__Instruction__.
With the pictures omitted, output word for word the lines from the one containing "left: 231px ->" through the end of the records.

__Items from a data source__.
# # # # # # #

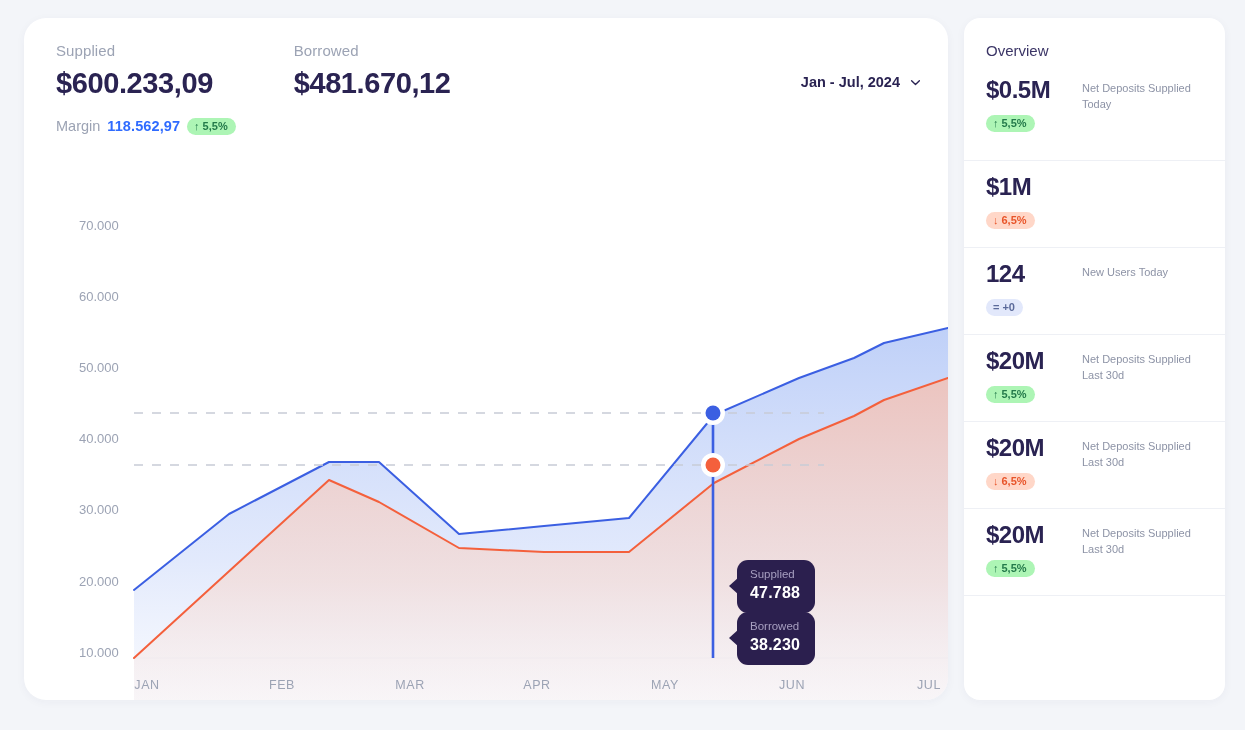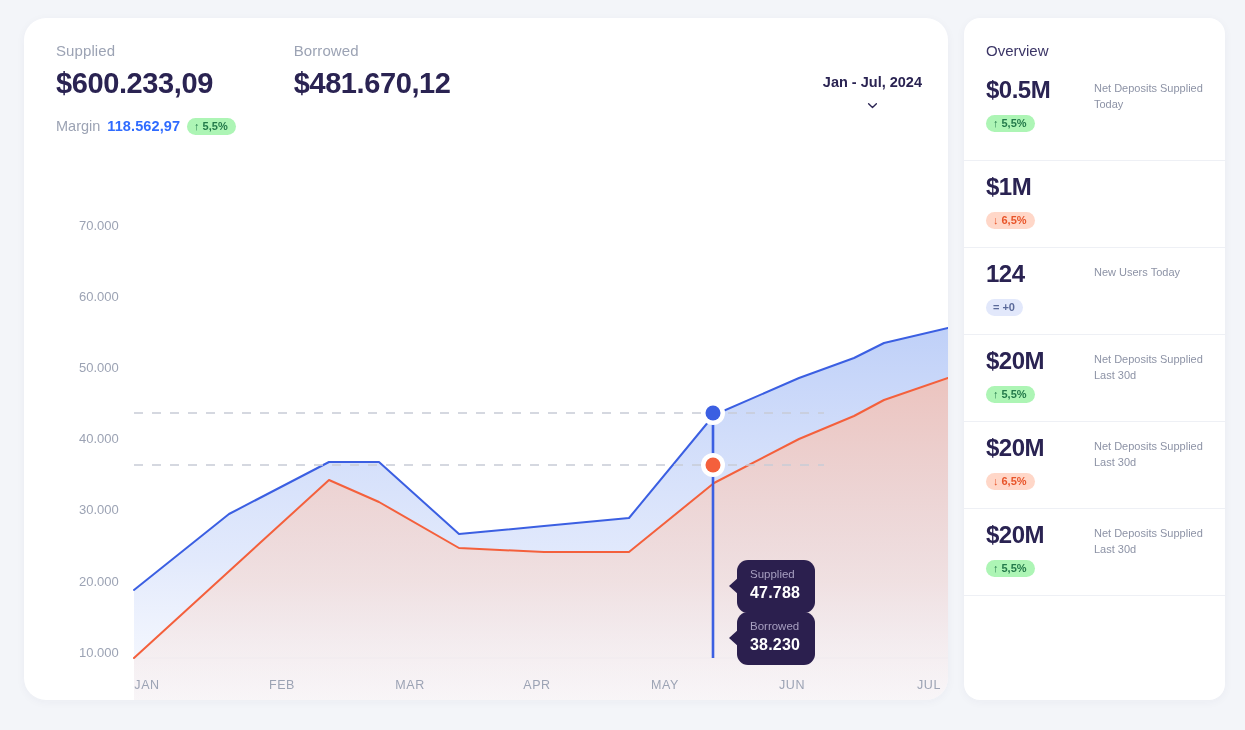"Jan - Jul, 2024" .date-picker { flex-direction: column -> none }
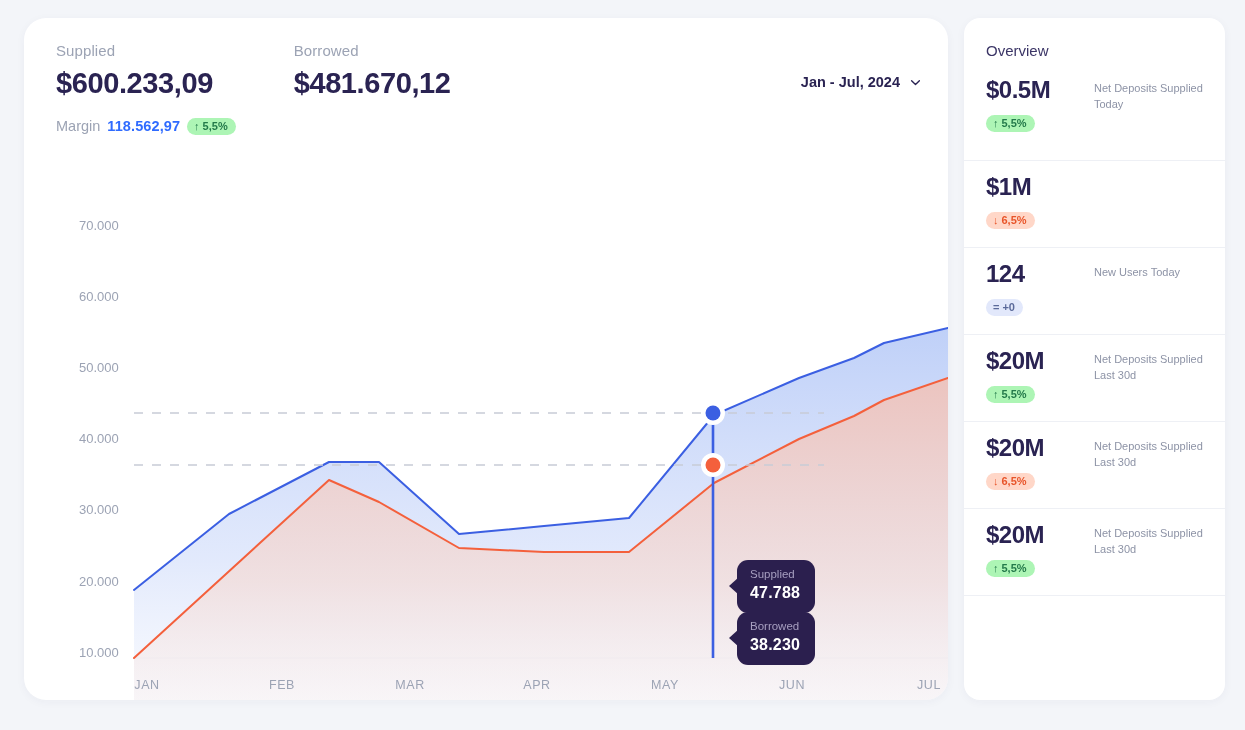"$0.5M" .ov-item { gap: 12px -> none }
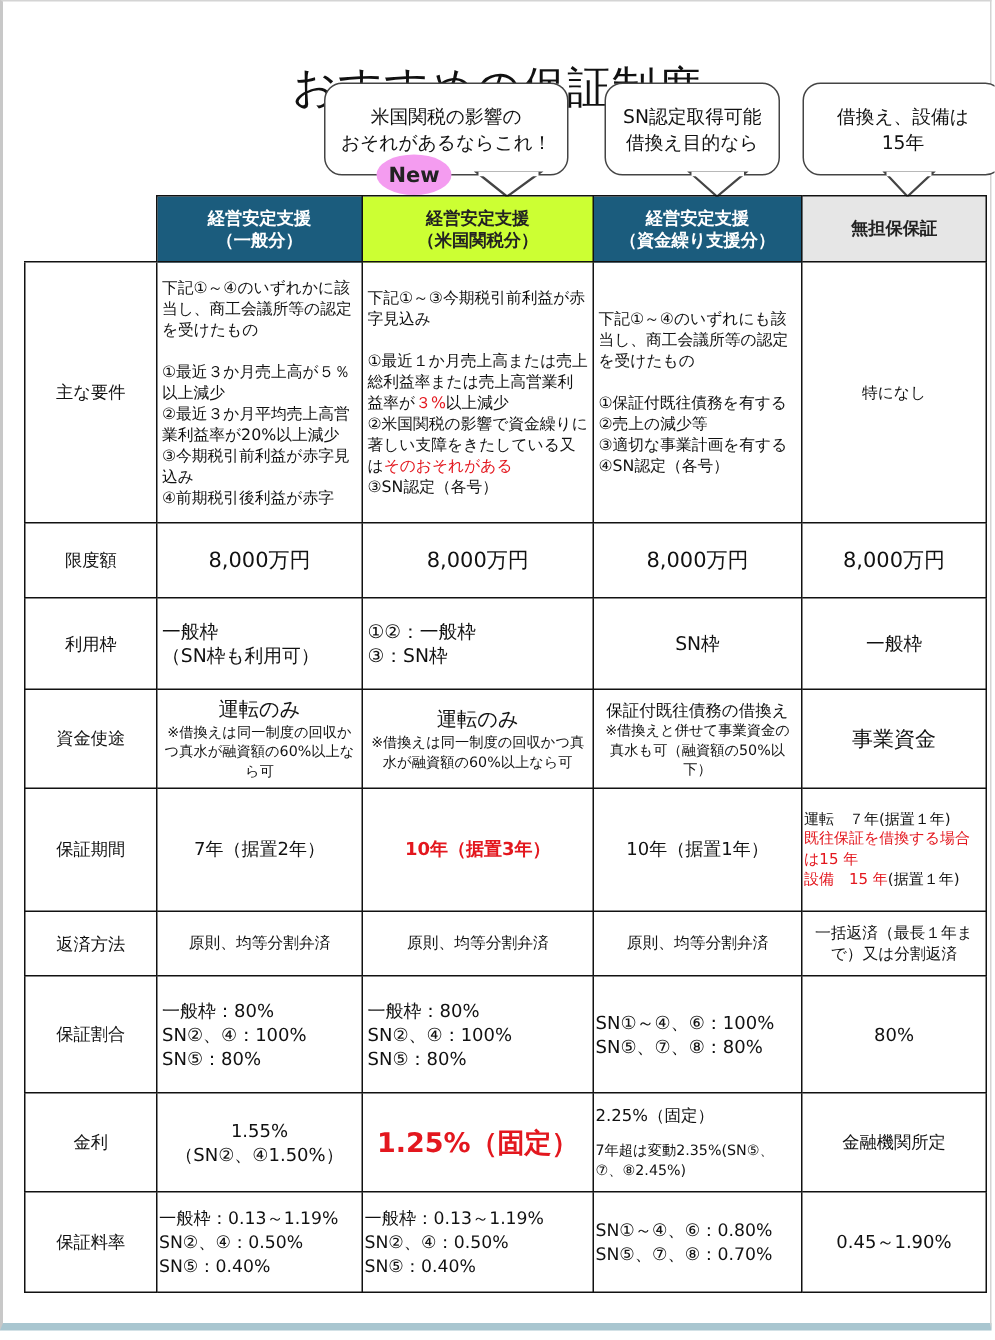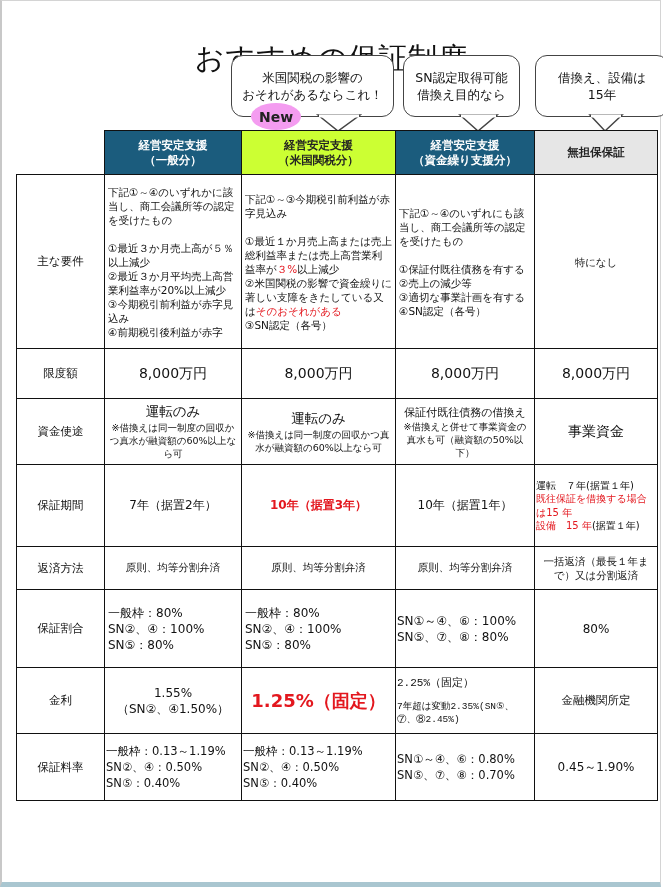"米国関税の影響の" div.bubble { left: 231px -> 216px }
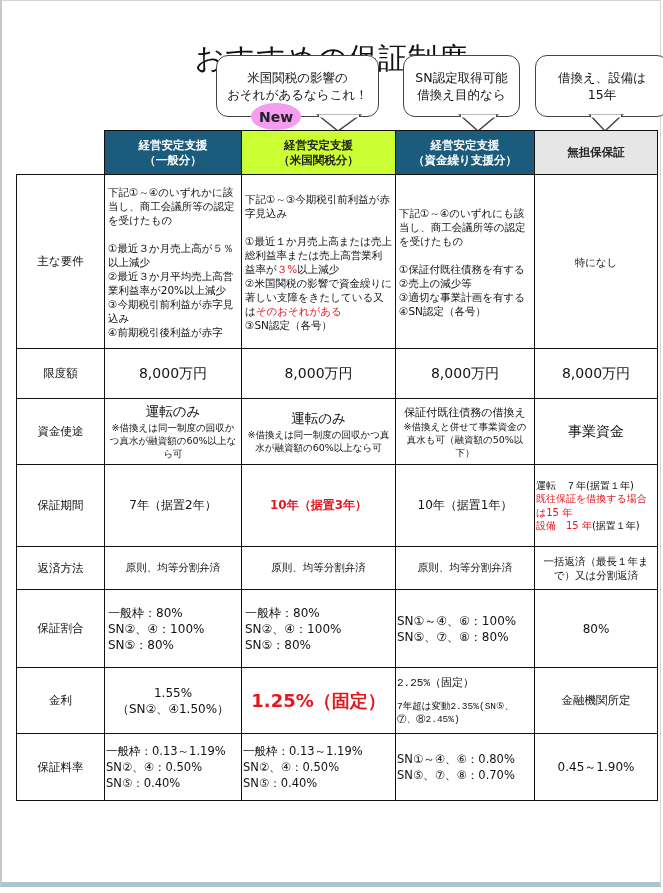"利用枠" tr { html: none -> <tr> <td>利用枠</td> <td>一般枠 （SN枠も利用可）</td> <td>①②：一般枠 ③：SN枠</td> <td>SN枠</td> <td>一般枠</td> </tr> }
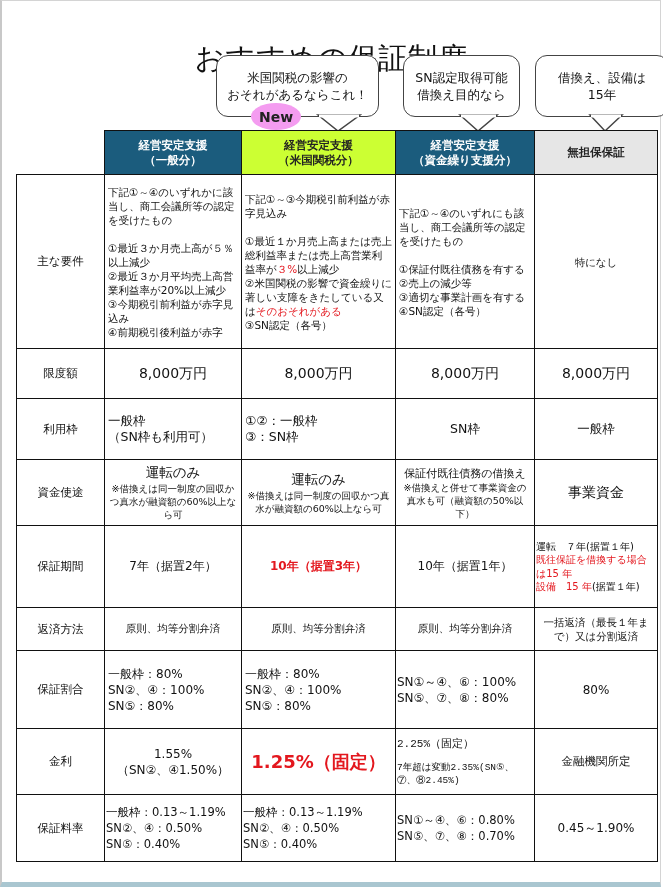"2.25%（固定）" td.left { font-family: Liberation Mono, monospace -> none }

# # # # # # #

__Task result__.
"米国関税の影響の" div.bubble { left: 231px -> 216px }
"利用枠" tr { html: none -> <tr> <td>利用枠</td> <td>一般枠 （SN枠も利用可）</td> <td>①②：一般枠 ③：SN枠</td> <td>SN枠</td> <td>一般枠</td> </tr> }
"2.25%（固定）" td.left { font-family: Liberation Mono, monospace -> none }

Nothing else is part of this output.